Прохожий (еще издали тыча в профессора зонтиком): Стыдно вам, милостивый государь! Да-с! Стыдно вводить в заблуждение юношество!

Гена (вполголоса): Архип Архипыч, это еще что за тип?

А.А. (так же): Неужели ты не узнаешь его, Геночка?.. Здравствуйте, господин Беликов!

Беликов (сухо): Честь имею.

Гена: А, вот это кто! Беликов! Чеховский человек в футляре!

А.А.: Не соблаговолите ли вы объяснить нам, что побудило вас принять участие в нашем разговоре?

Беликов: Извольте-с! Я вмешался, дабы указать вам на недопустимость вашего поведения. Да-с! На легкомыслие, совершенно неприличное для воспитателя юношества.

А.А.: Вот как? И в чем же оно проявилось, это мое легкомыслие?

Беликов: Вы изволили сейчас сказать этому молодому человеку, что господин Прутков не поэт.

А.А.: Да, именно это я и сказал. Вы поняли меня совершенно правильно.

Беликов (в ужасе): Тсс! Опомнитесь! Что вы такое говорите?! Нас могут услышать!

А.А.: А нас и так слушают по радио – и, надеюсь, слушают многие. Почему вас это так пугает? Даже если бы я был не прав, что в этом ужасного? Вот вы сейчас докажете всем, что я ошибаюсь – и дело с концом.

Беликов: Так-то оно, конечно, так, да как бы, знаете, чего не вышло!

А.А.: Помилуйте, что же из этого может выйти?

Беликов: Если мы с вами, взрослые люди, станем спорить друг с другом, то что же тогда остается делать ученикам? Им остается только ходить на головах! Господин Прутков – Директор Пробирной Палаты, лицо в высшей степени уважаемое, а вы о нем так непочтительно… Как старший товарищ, я считаю своим долгом предостеречь вас. Да и почему вы решили, что господин Прутков не поэт? Как же он не поэт, ежели стихи пишет? Кто же он тогда, по-вашему?

А.А.: А вы уверены, что всякий пишущий стихи имеет право называться поэтом?

Беликов: Да какие же еще могут быть суждения на сей счет? Древние греки, изучению коих я посвятил свою жизнь, понимали под словом "поэзия" именно стихотворные произведения. И всякое человека, умеющего сочинять стихи, именовали поэтом.

Гена: Слышите, Архип Архипыч? Я ведь вам то же самое говорил!

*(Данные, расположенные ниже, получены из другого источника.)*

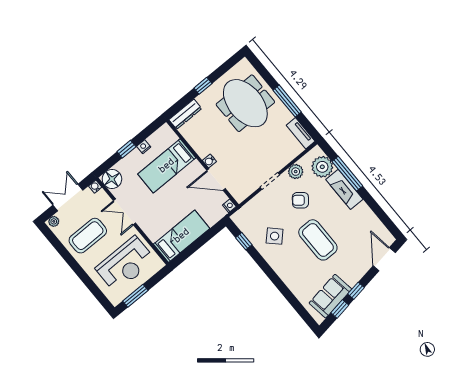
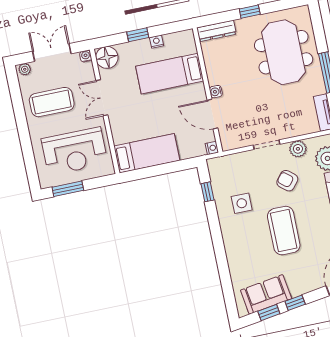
side table: (275, 236) -> (242, 203), turned 45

А.А.: Поздравляю, Гена, ты нашел себе достойного союзника!

Гена (смущенно): А что? Он ведь все-таки учитель гимназии. Он, наверно, про это знает. Разве он неправильно про древних греков сказал?

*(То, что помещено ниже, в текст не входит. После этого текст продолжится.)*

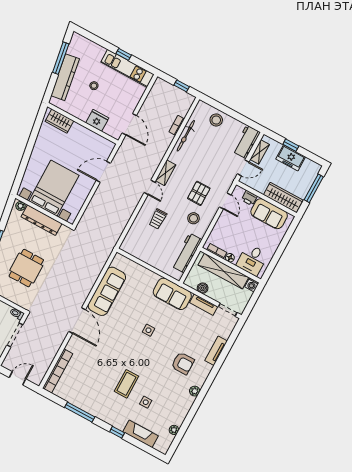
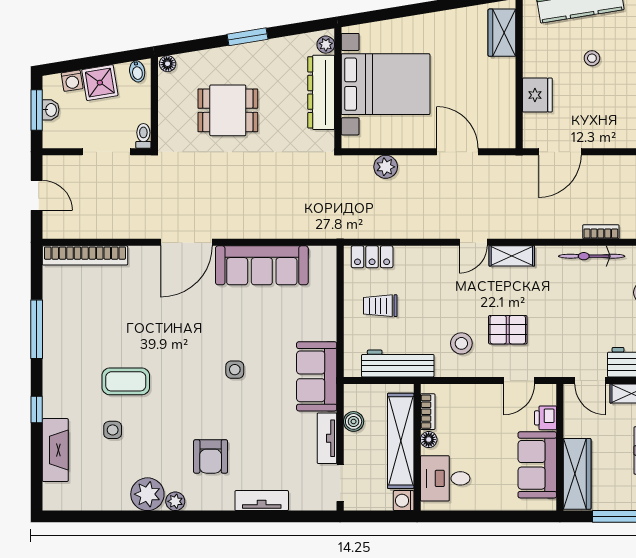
plant: (92, 209) -> (386, 167), added
trolley: (158, 219) -> (380, 306), moved
locker: (131, 238) -> (372, 257), added
plant: (174, 430) -> (147, 494), moved, width x1.88, depth x1.88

А.А.: Про греков-то все правильно. У них поначалу все так и было. Но, насколько я понимаю, Козьма Прутков – не древний грек. Впрочем, не о том речь… Итак, господин Беликов, вы считаете, что и поныне всякий человек, умеющий сочинять стихи, может быть удостоен высокого звания поэта?

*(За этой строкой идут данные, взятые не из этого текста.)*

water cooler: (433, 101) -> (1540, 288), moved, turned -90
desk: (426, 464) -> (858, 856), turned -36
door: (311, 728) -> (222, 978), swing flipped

Беликов: Разумеется! Ибо согласно циркуляру, гласящему…

А.А.: Извините, что я вас прерываю. Бог с ним, с циркуляром… Я вижу, к нам приближается один весьма известный в здешних местах стихотворец. Давайте я вас с ним познакомлю. Он почитает нам свои стихи, а вы дадите заключение, можно ли его назвать поэтом.

Беликов: Извольте. Я только не знаю, смею ли я взять на себя такую ответственность. Как бы, знаете, чего не вышло… Дойдет до директора, до попечителя…

А.А.: Не беспокойтесь, мы им ничего не скажем… А вот и наш стихотворец!